Some time ago, A2 was declared responsible for the death of a 22-year-old man, Siddam Vigneshwar, near Digida village in Dahegaon mandal of Asifabad district on November 11 last year. On November 29, a 15-year-old girl, Pasula Nirmala, was killed purportedly by A2 close to Kondapalli village in Penchikalpet mandal in Asifabad.
The latest information on the tiger is it is back in Asifabad district and is moving around in Bejjur and Penchikalpet forest ranges. Two teams of five-member trackers each, are monitoring its movements closely.

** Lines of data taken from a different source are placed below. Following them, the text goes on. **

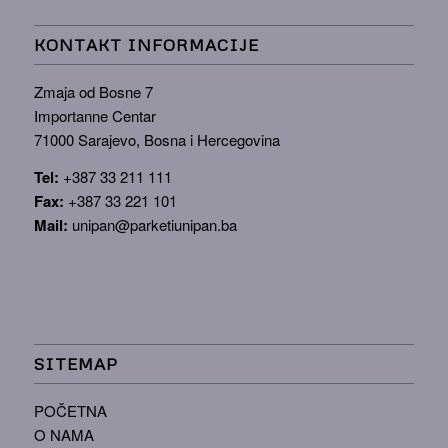
KONTAKT INFORMACIJE
Zmaja od Bosne 7
Importanne Centar
71000 Sarajevo, Bosna i Hercegovina
Tel:
+387 33 211 111
Fax:
+387 33 221 101
Mail:
unipan@parketiunipan.ba
SITEMAP
POČETNA
O NAMA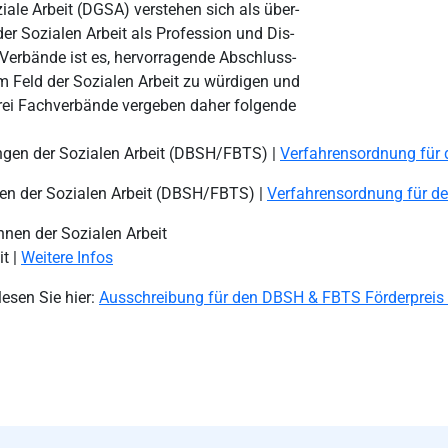
iale Arbeit (DGSA) verstehen sich als über-
er Sozialen Arbeit als Profession und Dis-
 Verbände ist es, hervorragende Abschluss-
m Feld der Sozialen Arbeit zu würdigen und
 drei Fachverbände vergeben daher folgende
ngen der Sozialen Arbeit (DBSH/FBTS) |
Verfahrensordnung für 
en der Sozialen Arbeit (DBSH/FBTS) |
Verfahrensordnung für de
nnen der Sozialen Arbeit
t |
Weitere Infos
esen Sie hier:
Ausschreibung für den DBSH & FBTS Förderpreis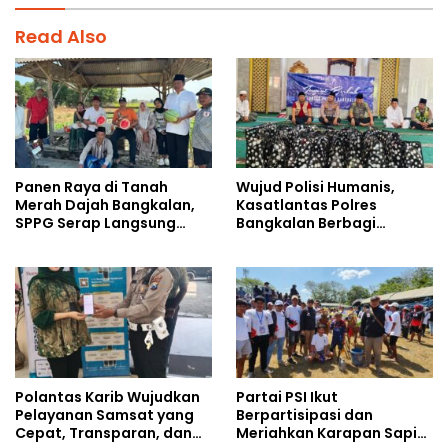
Read Also
Panen Raya di Tanah
Wujud Polisi Humanis,
Merah Dajah Bangkalan,
Kasatlantas Polres
SPPG Serap Langsung
Bangkalan Berbagi
Hasil Tani Petani
Kebaikan Lewat Jumat
Berkah di Masjid Syekh
Ahmad Ibrahim
Polantas Karib Wujudkan
Partai PSI Ikut
Pelayanan Samsat yang
Berpartisipasi dan
Cepat, Transparan, dan
Meriahkan Karapan Sapi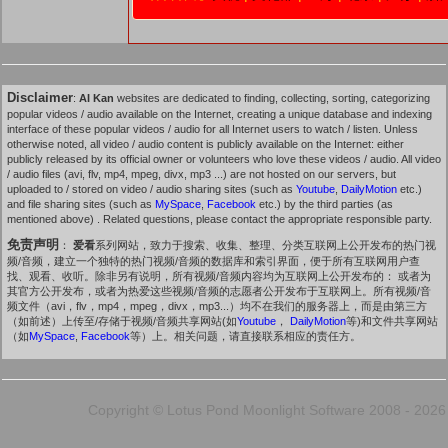
Disclaimer
:
AI Kan
websites are dedicated to finding, collecting, sorting, categorizing
popular videos / audio available on the Internet, creating a unique database and indexing
interface of these popular videos / audio for all Internet users to watch / listen. Unless
otherwise noted, all video / audio content is publicly available on the Internet: either
publicly released by its official owner or volunteers who love these videos / audio. All video
/ audio files (avi, flv, mp4, mpeg, divx, mp3 ...) are not hosted on our servers, but
uploaded to / stored on video / audio sharing sites (such as
Youtube
,
DailyMotion
etc.)
and file sharing sites (such as
MySpace
,
Facebook
etc.) by the third parties (as
mentioned above) . Related questions, please contact the appropriate responsible party.
免责声明
：
爱看
系列网站，致力于搜索、收集、整理、分类互联网上公开发布的热门视
频/音频，建立一个独特的热门视频/音频的数据库和索引界面，便于所有互联网用户查
找、观看、收听。除非另有说明，所有视频/音频内容均为互联网上公开发布的： 或者为
其官方公开发布，或者为热爱这些视频/音频的志愿者公开发布于互联网上。所有视频/音
频文件（avi，flv，mp4，mpeg，divx，mp3...）均不在我们的服务器上，而是由第三方
（如前述）上传至/存储于视频/音频共享网站(如
Youtube
，
DailyMotion
等)和文件共享网站
（如
MySpace
,
Facebook
等）上。相关问题，请直接联系相应的责任方。
Copyright © Lotus Pond Moonlight Software 2008 - 2026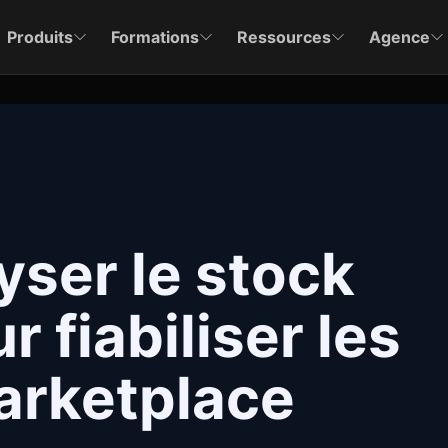
Produits
Formations
Ressources
Agence
yser le stock
 fiabiliser les
arketplace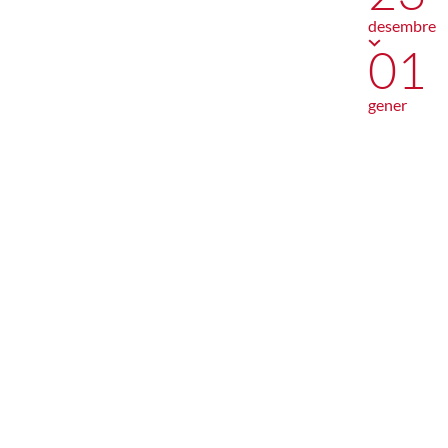
desembre
01
gener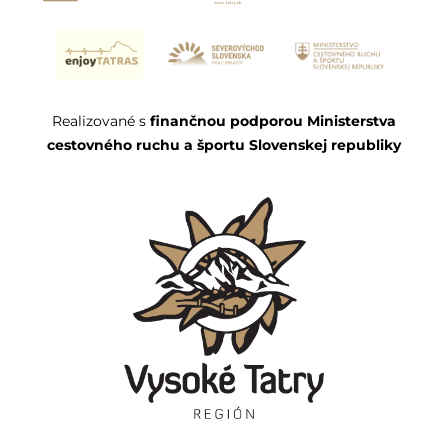
Realizované s
finančnou podporou Ministerstva
cestovného ruchu a športu Slovenskej republiky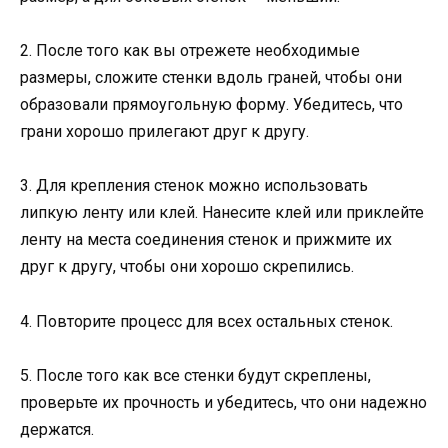
2. После того как вы отрежете необходимые
размеры, сложите стенки вдоль граней, чтобы они
образовали прямоугольную форму. Убедитесь, что
грани хорошо прилегают друг к другу.
3. Для крепления стенок можно использовать
липкую ленту или клей. Нанесите клей или приклейте
ленту на места соединения стенок и прижмите их
друг к другу, чтобы они хорошо скрепились.
4. Повторите процесс для всех остальных стенок.
5. После того как все стенки будут скреплены,
проверьте их прочность и убедитесь, что они надежно
держатся.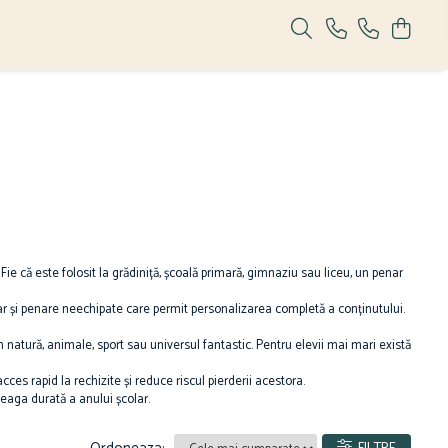
Fie că este folosit la grădiniță, școală primară, gimnaziu sau liceu, un penar
 dar și penare neechipate care permit personalizarea completă a conținutului.
 natură, animale, sport sau universul fantastic. Pentru elevii mai mari există
ces rapid la rechizite și reduce riscul pierderii acestora.
reaga durată a anului școlar.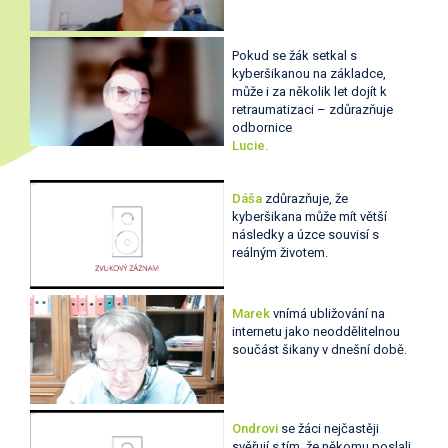
Pokud se žák setkal s
kyberšikanou na základce,
může i za několik let dojít k
retraumatizaci – zdůrazňuje
odbornice
Lucie.
Dáša
zdůrazňuje, že
kyberšikana může mít větší
následky a úzce souvisí s
reálným životem.
Marek
vnímá ubližování na
internetu jako neoddělitelnou
součást šikany v dnešní době.
Ondrovi
se žáci nejčastěji
svěřují s tím, že někomu poslali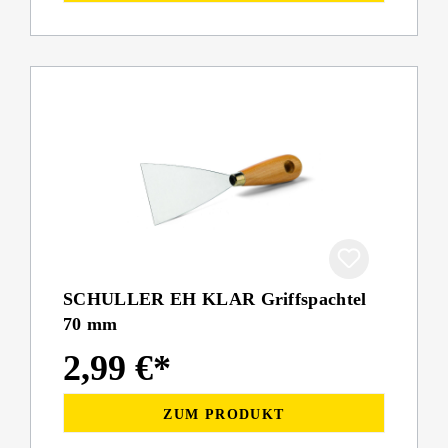
SCHULLER EH KLAR Griffspachtel
70 mm
2,99 €*
ZUM PRODUKT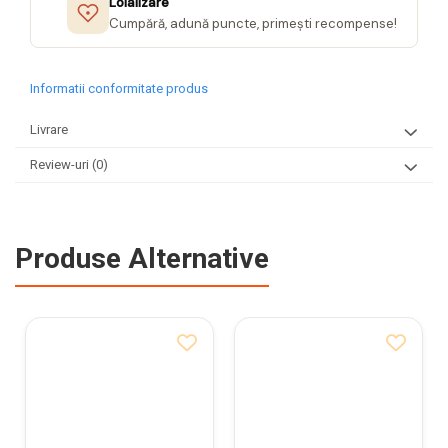
Loializare
Cumpără, adună puncte, primești recompense!
Informatii conformitate produs
Livrare
Review-uri
(0)
Produse Alternative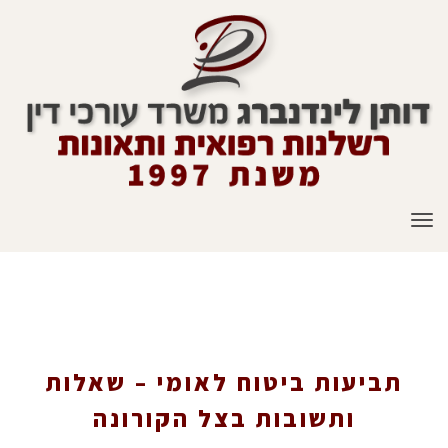
תפריט
תביעות ביטוח לאומי – שאלות ותשובות בצל
הקורונה
תביעות ביטוח לאומי – שאלות
ותשובות בצל הקורונה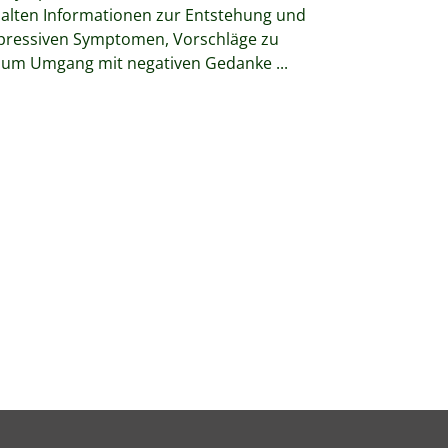
lten Informationen zur Entstehung und
pressiven Symptomen, Vorschläge zu
d zum Umgang mit negativen Gedanke
...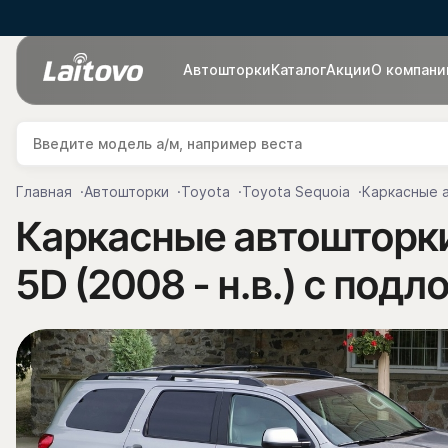
Автошторки
Каталог
Акции
О компани
Главная
Автошторки
Toyota
Toyota Sequoia
Каркасные а
Каркасные автошторки
5D (2008 - н.в.) с под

“A total of around 120 officials and staff are on the job. The problem is you cannot chase a tiger to catch it. If you find it has made a kill and is feeding on it, you cannot disturb it. We have to wait for it to return to the kill again to feed on it, giving us a chance to tranquilize and catch it,” a Forest Department official told Deccan Chronicle.
A team of wildlife vets from Maharashtra, experienced in tranquilizing and capturing big cats, is on a standby and are expected to take the lead in attempts to capture A2 once its location is established, in terms of it staying put at a kill. It is hoped that such an operation could be mounted very soon. If conditions are right, it could happen in the next few days.
Before its February 15 re-appearance in Telangana, A2 reportedly was seen with a resident tigress in Asifabad district. It being with a tigress made it absolutely impractical even to attempt to tranquilize it.
“There is no point in getting excited at seeing the tiger and taking a shot at immobilizing it as it will make it even more wary. We have to be patient and let the animal feel it is not being chased. More important than managing a tiger is managing people and keeping the villagers calm and keeping them out of harm’s way so the tiger feels free to return to a kill,” a wildlife veterinarian, who has tranquilized several tigers and leopards, said.
The real challenge, he explained, lies in keeping people away from areas where the tiger might be moving and convince them not to go searching in the forest if a buffalo or cow is missing.
“The tigers from the Chandrapur area are known to kill cattle, not just one but sometimes more than one and not return to feed on them. They are tuned to human presence and activity. If they remotely suspect there are people around, tigers avoid those spots. This makes it even harder to find a location where they can be effectively cornered and tranquilized,” a department official explained.
“A2 was spotted several times in the recent past by people as it crossed Pranahita river. It has almost turned a stretch of this river as its private swimming pool,” the official said.
A district-level management and coordination committee meeting to discuss matters relating to forests in Asifabad is expected to be held in the next few days, where efforts to nab A2 will be expected to be discussed.